Want to scoop less poop? Feed your pup human-grade dog food

URBANA, Ill. — Adding a dog to a household or family is usually a good thing. Our furry friends provide protection, affection, and companionship in ways that no human ever could. However, if you ask any dog owner what their least favorite aspect of pet parenthood is they’ll probably tell you it’s cleaning up after their dog’s business. Luckily, a new study has discovered a way to simultaneously ensure pups enjoy better digestion while cutting down on the poop their humans have to scoop.

Researchers at the University of Illinois say that feeding canines dog food made with human-grade ingredients can result in up to 66 percent less poop to scoop. The team says these higher-quality dog food options, are becoming more and more popular in recent years, taste better, and are easier to digest for our faithful companions.

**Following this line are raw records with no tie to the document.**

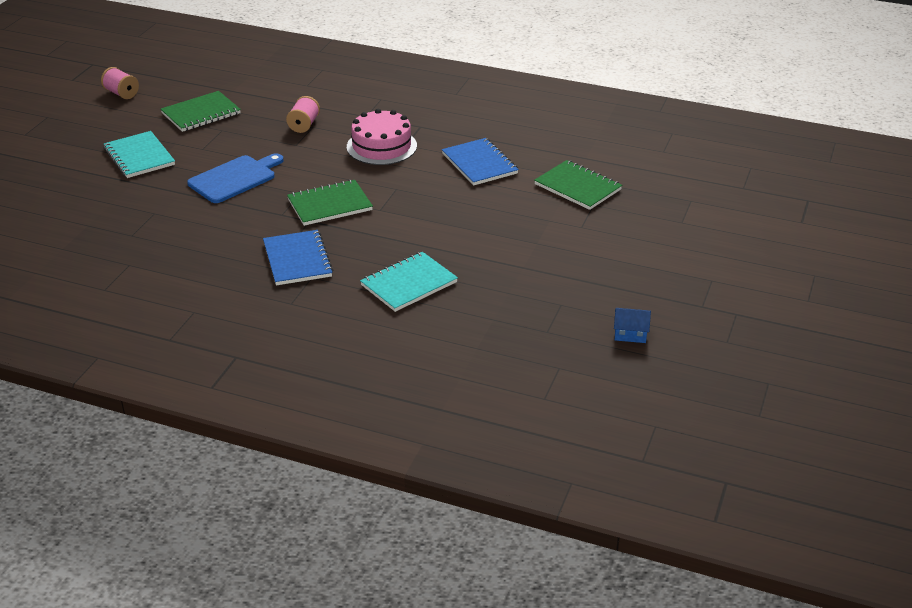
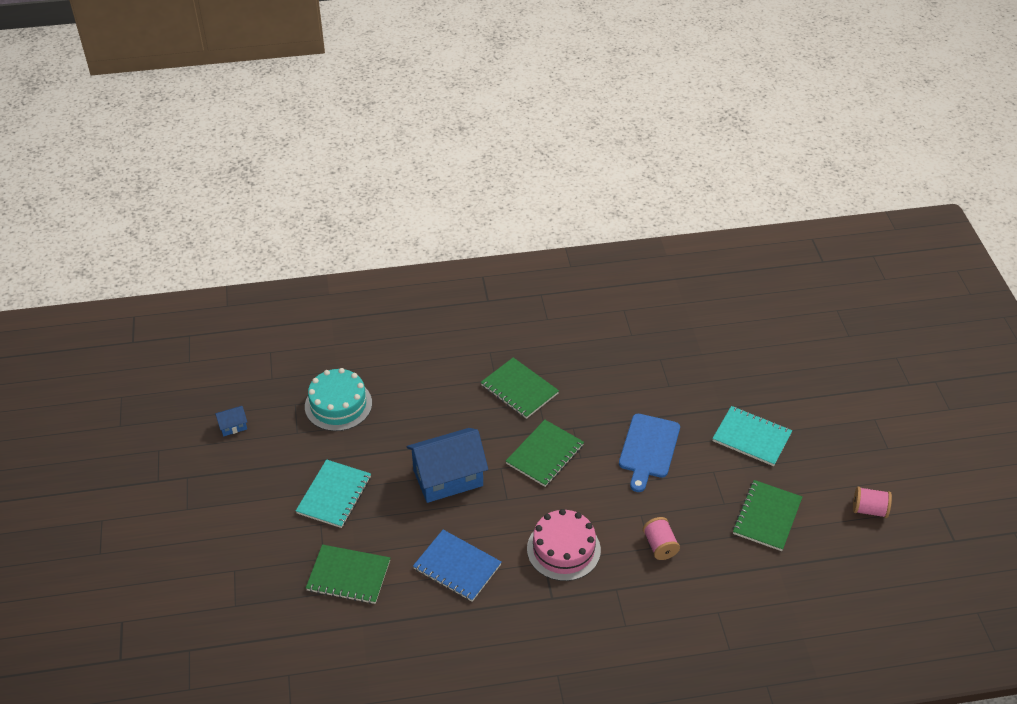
camera: 150 degrees right, 10 degrees up
blue notebook [263,230,333,285] -> green notebook [481,357,559,419]
turquoise notebook [360,252,458,312] -> turquoise notebook moved to [296,459,371,528]
none -> turquoise cake [305,368,372,431]
none -> blue house [406,428,488,503]

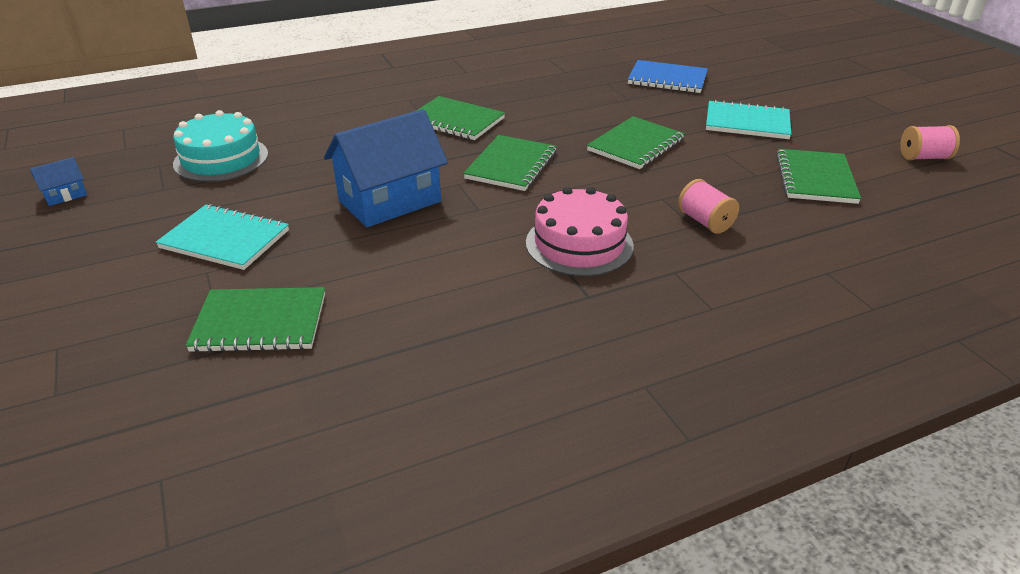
camera: 15 degrees left, 10 degrees down
turquoise notebook [296,459,371,528] -> turquoise notebook turned 75 degrees counterclockwise [156,204,289,270]
blue notebook [413,530,501,602] -> blue notebook moved to [628,60,708,93]
blue cutting board [619,414,680,492] -> green notebook [587,116,685,169]

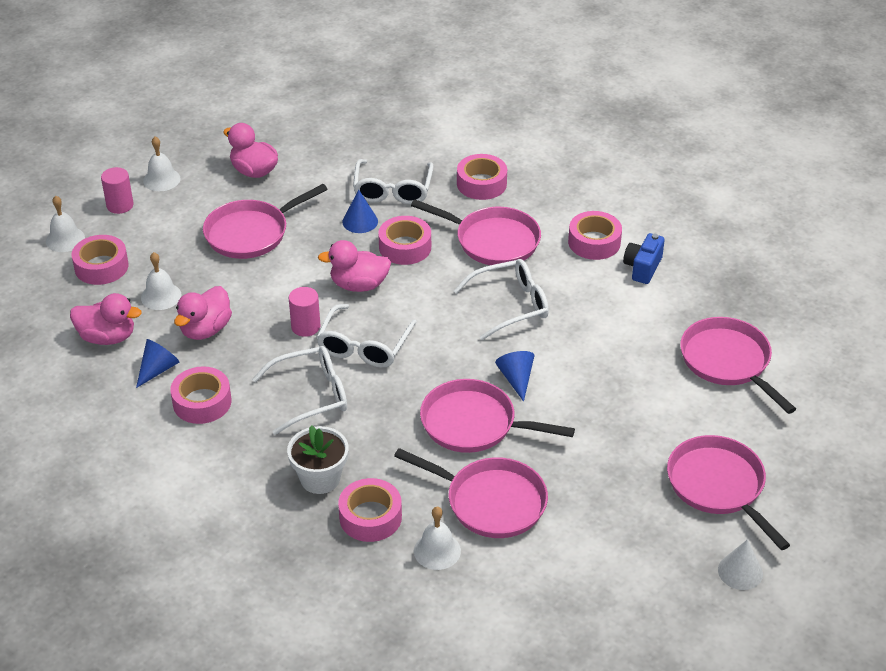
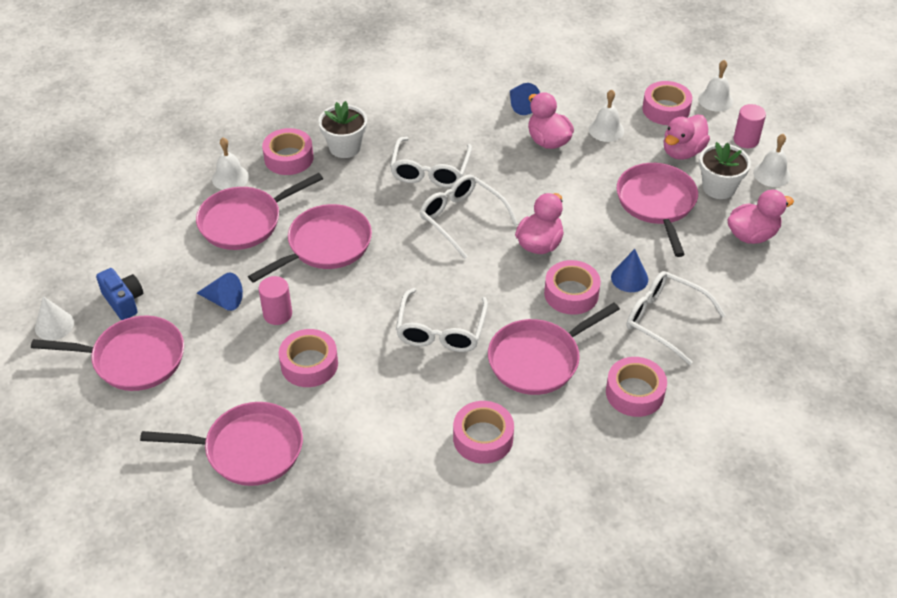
camera: 120 degrees right, 5 degrees up
pink duck [70,293,142,345] -> pink duck moved to [664,115,710,160]
pink tape [170,366,231,424] -> pink tape moved to [279,329,338,387]
pink cylinder [289,287,321,337] -> pink cylinder moved to [259,276,292,325]
blue cone [495,351,534,402] -> blue cone moved to [197,273,243,311]
blue camera [623,233,665,284] -> blue camera moved to [96,268,143,320]
none -> white flower pot [699,142,751,199]

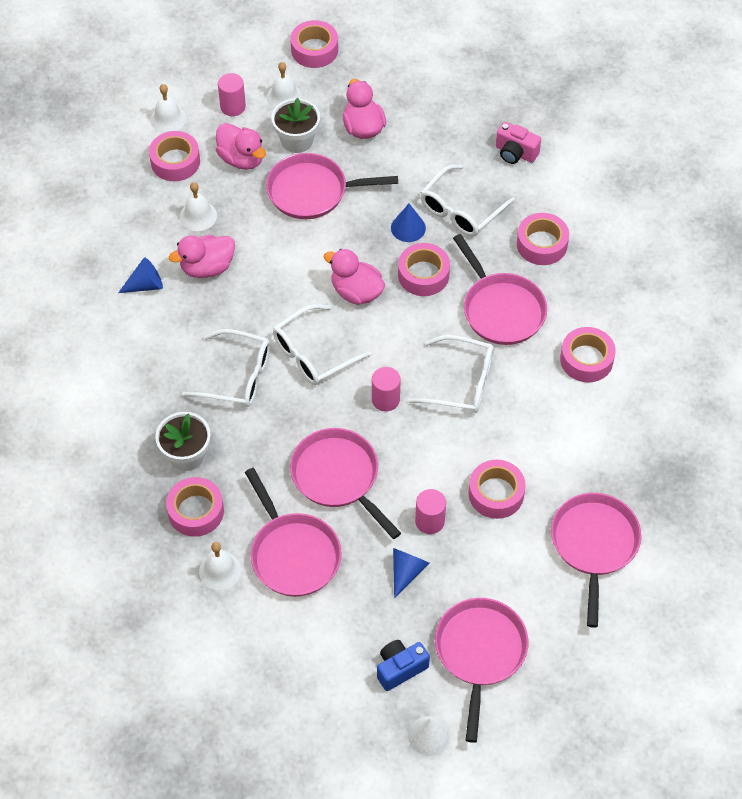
camera: 85 degrees left, 10 degrees up
none -> pink tape [291,20,338,68]
none -> pink cylinder [372,367,401,412]
none -> pink camera [496,122,541,164]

“Based on past research we’ve conducted I’m not surprised with the results when feeding human-grade compared to an extruded dry diet,” says study co-author Kelly Swanson in a university release. “However, I did not expect to see how well the human-grade fresh food performed, even compared to a fresh commercial processed brand.”

Fresh dog food creates less waste

To reach these findings, a group of beagles was fed four commercially available dog food diets. These included a kibble diet, a fresh and refrigerated diet, and two other fresh diets made with USDA-certified, human-grade ingredients. All three of the fresh diets featured food items such as rice, chicken, broccoli, beef, and carrots. The dogs stayed on each diet for a total of four weeks.

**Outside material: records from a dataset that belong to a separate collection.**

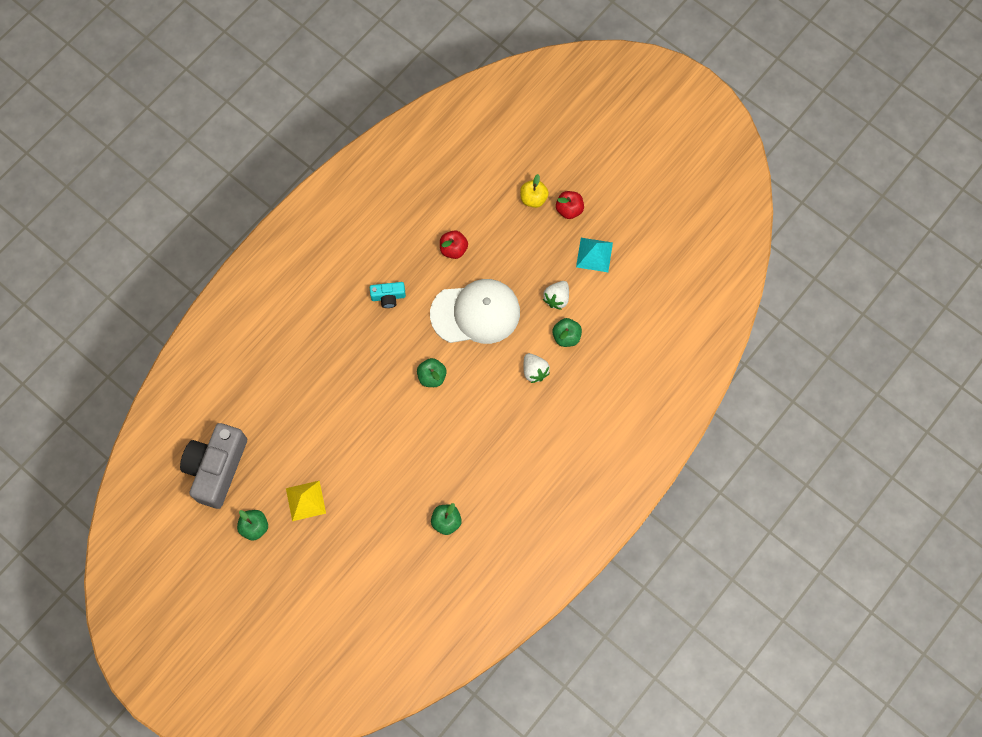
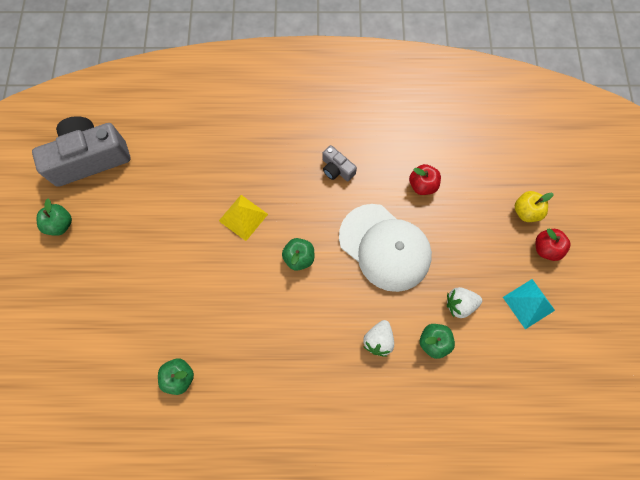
camera: 50 degrees right, 0 degrees up
yellow pyramid [286,481,326,521] -> yellow pyramid moved to [219,195,268,241]
turquoise camera [370,282,406,308] -> grey camera [322,145,357,181]

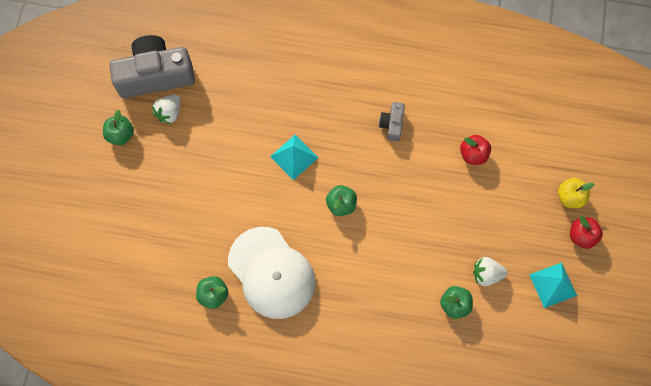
camera: 10 degrees right, 0 degrees up
yellow pyramid [219,195,268,241] -> turquoise pyramid [270,135,318,180]
grey camera [322,145,357,181] -> grey camera turned 45 degrees clockwise [379,102,405,142]
white cap [339,204,432,292] -> white cap moved to [228,227,315,319]
white strawberry [363,320,394,357] -> white strawberry moved to [152,95,181,124]

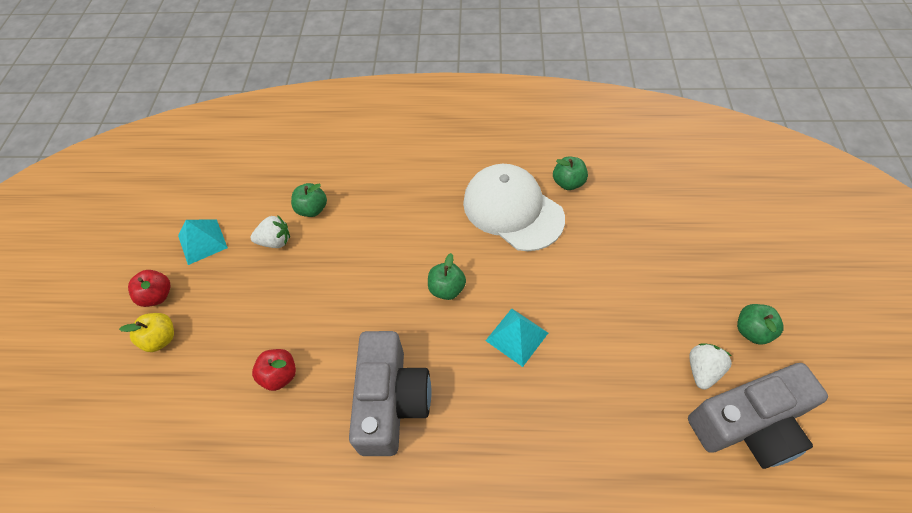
camera: 175 degrees right, 15 degrees down
grey camera [379,102,405,142] -> grey camera [349,331,431,456], size x2.17

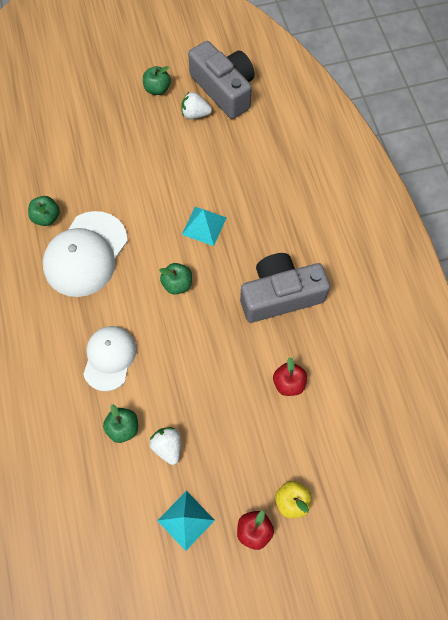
camera: 110 degrees left, 10 degrees up
none -> white cap [83,326,137,391]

Notably, the beagles who only ate kibble for four weeks had to eat more just to maintain their body weight. Moreover, those dogs produced anywhere from 1.5 to 2.9 times more feces than the pups on fresh food.

“This is consistent with a 2019 National Institute of Health study in humans that found people eating a fresh whole food diet consumed on average 500 less calories per day, and reported being more satisfied, than people eating a more processed diet,” notes Swanson, the Kraft Heinz Company Endowed Professor in Human Nutrition in the Department of Animal Sciences and the Division of Nutritional Sciences at Illinois.

Besides just the mess-reducing benefits of fresher dog diets, researchers also say better food “uniquely influences” dogs’ gut microbial communities.

“Because a healthy gut means a healthy mutt, fecal microbial and metabolite profiles are important readouts of diet assessment,” Swanson explains. “As we have shown in previous studies, the fecal microbial communities of healthy dogs fed fresh diets were different than those fed kibble. These unique microbial profiles were likely due to differences in diet processing, ingredient source, and the concentration and type of dietary fibers, proteins, and fats that are known to influence what is digested by the dog and what reaches the colon for fermentation.”

The study is published in the Journal of Animal Science.